* **What is required**
Pull every line with "strServer" from the entries below.

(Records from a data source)
== Segment start ==

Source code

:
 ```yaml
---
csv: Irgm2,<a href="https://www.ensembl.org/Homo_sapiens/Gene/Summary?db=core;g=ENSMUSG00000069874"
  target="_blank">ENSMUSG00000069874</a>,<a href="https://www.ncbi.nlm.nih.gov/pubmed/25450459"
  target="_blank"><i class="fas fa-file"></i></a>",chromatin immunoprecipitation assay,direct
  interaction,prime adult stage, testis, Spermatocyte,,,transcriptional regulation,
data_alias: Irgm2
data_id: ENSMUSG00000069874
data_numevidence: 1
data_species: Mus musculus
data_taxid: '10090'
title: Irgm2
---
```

== Segment end ==
== Segment start ==

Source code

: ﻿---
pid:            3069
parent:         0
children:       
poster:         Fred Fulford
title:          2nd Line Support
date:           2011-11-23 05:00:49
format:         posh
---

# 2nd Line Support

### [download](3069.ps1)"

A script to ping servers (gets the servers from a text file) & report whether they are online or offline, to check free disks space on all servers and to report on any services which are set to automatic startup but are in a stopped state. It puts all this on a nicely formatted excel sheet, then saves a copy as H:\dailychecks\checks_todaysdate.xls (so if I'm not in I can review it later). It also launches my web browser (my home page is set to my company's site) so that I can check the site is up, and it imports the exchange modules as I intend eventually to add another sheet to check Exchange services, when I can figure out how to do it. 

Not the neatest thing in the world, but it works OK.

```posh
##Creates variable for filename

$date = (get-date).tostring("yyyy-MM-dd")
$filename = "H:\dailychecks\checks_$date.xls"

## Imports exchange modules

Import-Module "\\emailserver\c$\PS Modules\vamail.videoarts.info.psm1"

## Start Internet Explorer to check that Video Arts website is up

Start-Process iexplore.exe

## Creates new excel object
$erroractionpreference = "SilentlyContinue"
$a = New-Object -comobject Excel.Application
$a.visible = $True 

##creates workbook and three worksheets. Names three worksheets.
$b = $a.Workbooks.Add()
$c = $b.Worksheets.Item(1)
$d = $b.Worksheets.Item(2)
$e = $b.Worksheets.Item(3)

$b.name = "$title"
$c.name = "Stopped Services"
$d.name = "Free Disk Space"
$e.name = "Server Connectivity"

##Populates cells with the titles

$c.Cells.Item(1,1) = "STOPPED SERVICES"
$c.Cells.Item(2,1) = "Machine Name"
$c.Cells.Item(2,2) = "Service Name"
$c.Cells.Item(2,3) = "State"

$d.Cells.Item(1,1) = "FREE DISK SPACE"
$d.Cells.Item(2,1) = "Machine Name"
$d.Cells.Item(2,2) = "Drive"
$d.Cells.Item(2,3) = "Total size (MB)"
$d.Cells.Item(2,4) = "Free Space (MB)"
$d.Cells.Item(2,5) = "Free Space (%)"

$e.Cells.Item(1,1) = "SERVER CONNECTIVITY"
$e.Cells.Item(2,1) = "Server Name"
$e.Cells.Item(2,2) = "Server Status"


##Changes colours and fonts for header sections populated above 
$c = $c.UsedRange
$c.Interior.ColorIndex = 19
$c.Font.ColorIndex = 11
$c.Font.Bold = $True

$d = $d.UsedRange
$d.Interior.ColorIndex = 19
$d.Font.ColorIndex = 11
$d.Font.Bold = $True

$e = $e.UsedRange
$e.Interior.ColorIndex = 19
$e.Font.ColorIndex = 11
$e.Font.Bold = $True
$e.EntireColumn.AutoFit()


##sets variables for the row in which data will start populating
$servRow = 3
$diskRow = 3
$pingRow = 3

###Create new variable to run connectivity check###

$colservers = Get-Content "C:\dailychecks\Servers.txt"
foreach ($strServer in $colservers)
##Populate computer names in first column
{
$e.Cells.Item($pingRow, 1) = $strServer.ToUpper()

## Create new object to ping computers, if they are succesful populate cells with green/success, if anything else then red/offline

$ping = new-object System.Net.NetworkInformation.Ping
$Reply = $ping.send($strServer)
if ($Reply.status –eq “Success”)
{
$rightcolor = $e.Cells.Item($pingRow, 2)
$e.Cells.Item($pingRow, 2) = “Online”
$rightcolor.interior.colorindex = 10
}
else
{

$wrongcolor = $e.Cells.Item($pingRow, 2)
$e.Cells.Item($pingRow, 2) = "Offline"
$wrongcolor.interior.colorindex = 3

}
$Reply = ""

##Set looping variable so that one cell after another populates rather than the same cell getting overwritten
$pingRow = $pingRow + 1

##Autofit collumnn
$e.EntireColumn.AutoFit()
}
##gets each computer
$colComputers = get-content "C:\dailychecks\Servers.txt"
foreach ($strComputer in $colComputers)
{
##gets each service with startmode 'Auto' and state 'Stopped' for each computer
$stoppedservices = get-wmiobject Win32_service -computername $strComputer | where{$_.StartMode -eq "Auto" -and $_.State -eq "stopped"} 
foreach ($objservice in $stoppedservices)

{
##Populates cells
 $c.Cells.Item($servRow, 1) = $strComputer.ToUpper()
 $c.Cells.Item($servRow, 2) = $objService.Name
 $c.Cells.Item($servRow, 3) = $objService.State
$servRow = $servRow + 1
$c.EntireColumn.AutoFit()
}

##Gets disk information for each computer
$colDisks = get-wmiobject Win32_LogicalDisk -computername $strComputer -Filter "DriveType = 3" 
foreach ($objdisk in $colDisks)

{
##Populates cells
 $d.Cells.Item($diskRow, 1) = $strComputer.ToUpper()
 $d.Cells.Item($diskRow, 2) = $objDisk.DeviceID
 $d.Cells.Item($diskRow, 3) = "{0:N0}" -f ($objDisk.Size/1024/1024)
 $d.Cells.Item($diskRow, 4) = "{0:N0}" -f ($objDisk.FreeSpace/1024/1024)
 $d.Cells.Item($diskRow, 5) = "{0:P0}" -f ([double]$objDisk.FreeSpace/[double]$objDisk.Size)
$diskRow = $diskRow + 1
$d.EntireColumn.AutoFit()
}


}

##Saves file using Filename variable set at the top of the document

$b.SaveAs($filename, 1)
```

== Segment end ==

* **Finished task**
foreach ($strServer in $colservers)
$e.Cells.Item($pingRow, 1) = $strServer.ToUpper()
$Reply = $ping.send($strServer)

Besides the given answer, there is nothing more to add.